→ Work request
Each record must reappear in the answer exactly as it is written.
[[ Recorded data, beginning ]]
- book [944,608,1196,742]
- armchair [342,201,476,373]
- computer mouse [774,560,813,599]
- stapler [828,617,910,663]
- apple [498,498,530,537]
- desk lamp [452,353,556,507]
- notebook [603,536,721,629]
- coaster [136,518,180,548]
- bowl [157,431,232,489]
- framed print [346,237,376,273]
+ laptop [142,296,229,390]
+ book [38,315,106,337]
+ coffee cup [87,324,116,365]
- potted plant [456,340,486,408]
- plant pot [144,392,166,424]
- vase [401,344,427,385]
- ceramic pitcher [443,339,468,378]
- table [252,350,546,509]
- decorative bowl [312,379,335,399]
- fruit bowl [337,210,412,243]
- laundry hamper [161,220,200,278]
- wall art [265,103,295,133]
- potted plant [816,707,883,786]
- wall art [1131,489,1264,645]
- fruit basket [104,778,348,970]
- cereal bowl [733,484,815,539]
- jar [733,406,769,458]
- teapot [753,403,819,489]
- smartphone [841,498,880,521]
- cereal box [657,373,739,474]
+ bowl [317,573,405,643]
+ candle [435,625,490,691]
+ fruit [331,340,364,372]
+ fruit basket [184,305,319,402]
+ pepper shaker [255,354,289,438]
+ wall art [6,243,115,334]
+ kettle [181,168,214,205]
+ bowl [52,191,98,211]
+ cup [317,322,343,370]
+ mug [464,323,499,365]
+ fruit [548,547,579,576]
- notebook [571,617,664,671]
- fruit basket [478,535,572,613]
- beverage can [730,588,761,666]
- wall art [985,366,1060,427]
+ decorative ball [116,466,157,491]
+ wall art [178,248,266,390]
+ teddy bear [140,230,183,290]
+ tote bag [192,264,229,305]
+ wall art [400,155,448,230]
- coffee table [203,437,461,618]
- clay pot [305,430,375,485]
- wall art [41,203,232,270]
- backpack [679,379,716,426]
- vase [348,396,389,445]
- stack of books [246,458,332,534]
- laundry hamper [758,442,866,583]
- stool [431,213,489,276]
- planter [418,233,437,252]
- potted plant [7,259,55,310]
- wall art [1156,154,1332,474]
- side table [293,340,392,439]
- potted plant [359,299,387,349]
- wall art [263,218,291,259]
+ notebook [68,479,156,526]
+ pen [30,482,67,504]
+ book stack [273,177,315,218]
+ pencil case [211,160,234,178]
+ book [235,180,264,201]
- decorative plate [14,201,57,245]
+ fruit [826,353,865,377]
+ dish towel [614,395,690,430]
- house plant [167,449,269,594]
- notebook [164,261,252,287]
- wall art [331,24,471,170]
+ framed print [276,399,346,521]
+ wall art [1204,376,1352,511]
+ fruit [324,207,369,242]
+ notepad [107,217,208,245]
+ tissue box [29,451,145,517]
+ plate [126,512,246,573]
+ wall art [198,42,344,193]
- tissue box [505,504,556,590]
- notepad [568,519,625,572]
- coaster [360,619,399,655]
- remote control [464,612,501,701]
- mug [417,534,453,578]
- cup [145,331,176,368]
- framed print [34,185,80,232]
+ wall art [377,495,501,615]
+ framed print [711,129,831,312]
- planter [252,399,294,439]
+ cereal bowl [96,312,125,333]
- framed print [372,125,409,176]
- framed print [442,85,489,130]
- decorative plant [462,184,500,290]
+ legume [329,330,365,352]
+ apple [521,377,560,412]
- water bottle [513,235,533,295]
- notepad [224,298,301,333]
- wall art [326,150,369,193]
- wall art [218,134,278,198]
[[ Recorded data, end ]]
→ Answer box
- book [944,608,1196,742]
- armchair [342,201,476,373]
- computer mouse [774,560,813,599]
- stapler [828,617,910,663]
- apple [498,498,530,537]
- desk lamp [452,353,556,507]
- notebook [603,536,721,629]
- coaster [136,518,180,548]
- bowl [157,431,232,489]
- framed print [346,237,376,273]
+ laptop [142,296,229,390]
+ book [38,315,106,337]
+ coffee cup [87,324,116,365]
- potted plant [456,340,486,408]
- plant pot [144,392,166,424]
- vase [401,344,427,385]
- ceramic pitcher [443,339,468,378]
- table [252,350,546,509]
- decorative bowl [312,379,335,399]
- fruit bowl [337,210,412,243]
- laundry hamper [161,220,200,278]
- wall art [265,103,295,133]
- potted plant [816,707,883,786]
- wall art [1131,489,1264,645]
- fruit basket [104,778,348,970]
- cereal bowl [733,484,815,539]
- jar [733,406,769,458]
- teapot [753,403,819,489]
- smartphone [841,498,880,521]
- cereal box [657,373,739,474]
+ bowl [317,573,405,643]
+ candle [435,625,490,691]
+ fruit [331,340,364,372]
+ fruit basket [184,305,319,402]
+ pepper shaker [255,354,289,438]
+ wall art [6,243,115,334]
+ kettle [181,168,214,205]
+ bowl [52,191,98,211]
+ cup [317,322,343,370]
+ mug [464,323,499,365]
+ fruit [548,547,579,576]
- notebook [571,617,664,671]
- fruit basket [478,535,572,613]
- beverage can [730,588,761,666]
- wall art [985,366,1060,427]
+ decorative ball [116,466,157,491]
+ wall art [178,248,266,390]
+ teddy bear [140,230,183,290]
+ tote bag [192,264,229,305]
+ wall art [400,155,448,230]
- coffee table [203,437,461,618]
- clay pot [305,430,375,485]
- wall art [41,203,232,270]
- backpack [679,379,716,426]
- vase [348,396,389,445]
- stack of books [246,458,332,534]
- laundry hamper [758,442,866,583]
- stool [431,213,489,276]
- planter [418,233,437,252]
- potted plant [7,259,55,310]
- wall art [1156,154,1332,474]
- side table [293,340,392,439]
- potted plant [359,299,387,349]
- wall art [263,218,291,259]
+ notebook [68,479,156,526]
+ pen [30,482,67,504]
+ book stack [273,177,315,218]
+ pencil case [211,160,234,178]
+ book [235,180,264,201]
- decorative plate [14,201,57,245]
+ fruit [826,353,865,377]
+ dish towel [614,395,690,430]
- house plant [167,449,269,594]
- notebook [164,261,252,287]
- wall art [331,24,471,170]
+ framed print [276,399,346,521]
+ wall art [1204,376,1352,511]
+ fruit [324,207,369,242]
+ notepad [107,217,208,245]
+ tissue box [29,451,145,517]
+ plate [126,512,246,573]
+ wall art [198,42,344,193]
- tissue box [505,504,556,590]
- notepad [568,519,625,572]
- coaster [360,619,399,655]
- remote control [464,612,501,701]
- mug [417,534,453,578]
- cup [145,331,176,368]
- framed print [34,185,80,232]
+ wall art [377,495,501,615]
+ framed print [711,129,831,312]
- planter [252,399,294,439]
+ cereal bowl [96,312,125,333]
- framed print [372,125,409,176]
- framed print [442,85,489,130]
- decorative plant [462,184,500,290]
+ legume [329,330,365,352]
+ apple [521,377,560,412]
- water bottle [513,235,533,295]
- notepad [224,298,301,333]
- wall art [326,150,369,193]
- wall art [218,134,278,198]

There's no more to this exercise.